Pero mientras que la aversión al polvo tardó décadas en producir este resultado, las respuestas a otras amenazas no dieron tanta tregua.

El grandioso cambio del siglo XIX

Oleadas de epidemias que mataban altos porcentajes de las poblaciones conjugadas con teorías científicas, acertadas o erradas, moldearon nuestro mundo construido, y cambiaron fundamentalmente nuestra realidad.

“En los últimos 150 años, la expectativa de vida ha aumentado de alrededor de 45 a 80 años y es justo afirmar que la mitad de eso se debe a la arquitectura y la ingeniería y la otra mitad, a la comunidad médica “, le dijo a BBC Mundo Jakob Brandtberg Knudsen, decano de la escuela de arquitectura de la Real Academia de Bellas Artes de Dinamarca.

“Solemos pensar que los grandes cambios se deben a que tenemos hospitales y cosas así.

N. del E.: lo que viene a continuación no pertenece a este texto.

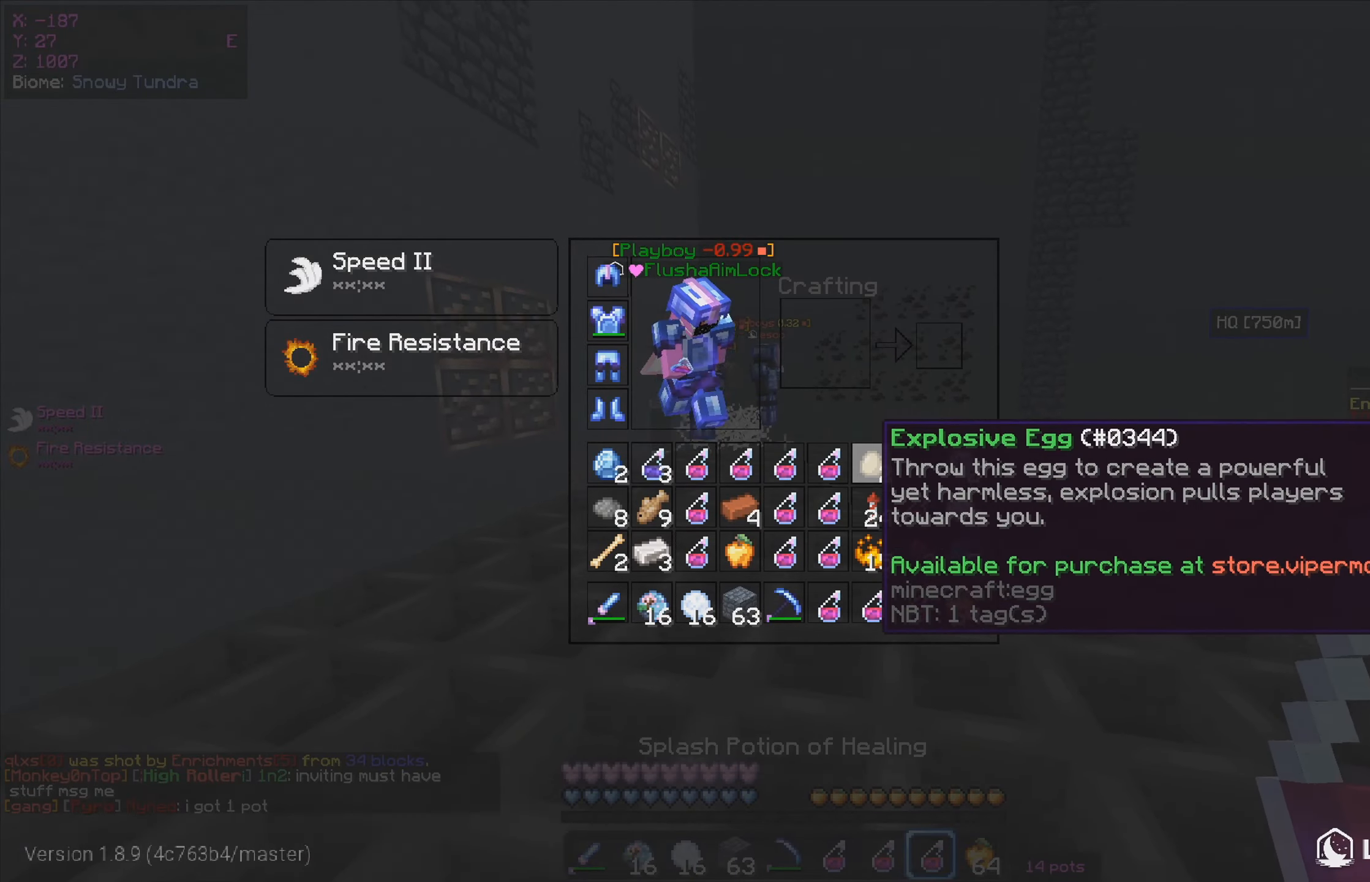
{"keys": [], "mouse": ["right"], "events": [[283, "w", "down"], [383, "mouse_right", "down"], [500, "w", "up"]]}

Ese no es el gran cambio. El gran cambio vino antes, cuando conseguimos tener agua limpia y manejar la sucia, así como mejores viviendas”.

Un ejemplo de ello fue un nauseabundo evento conocido como “El Gran Hedor” que sirvió de catalizador de un proyecto de construcción monumental que mejoró drásticamente la salud del público.

En el caluroso verano de 1858, las temperaturas de más de 30ºC hicieron que el distintivo aroma del río Támesis -durante siglos usado como vertedero de desechos humanos, animales e industriales- invadiera Londres y obligó a los miembros del flamante Parlamento a tomar finalmente medidas “para la purificación del Támesis y el drenaje de la metrópoli”.

El propósito del acueducto era “la reducción misericordiosa de la epidemia” de la enfermedad más temida, el cólera, que afectaba a ricos y pobres y para la que no había cura.

Y lo cumplió: en 1866 la mayor parte de Londres se salvó de un brote de cólera que afectó solamente a quienes vivían en la única zona que faltaba por conectar a la red.

“El diabólico olor”

Ese logro fue una feliz casualidad pues el plan se fundamentó en un error científico.

La idea era librar a sus residentes de lo que se creía era la causa de la enfermedad y la muerte: el “diabólico olor” que expedía el agua y no las bacterias que vivían en ella.

La teoría miasmática afirmaba que las enfermedades venían de aire tóxico (miasma), pues contenía partículas de materia en descomposición suspendidas que producían un vapor viciado, el cual causaba la dolencia.

Aunque con el tiempo fue refutada, ” la teoría del miasma fue la gran transformadora del espacio urbano, más que la comprensión de la enfermedad bacteriológica “, declara el antropólogo médico Christos Lynteris.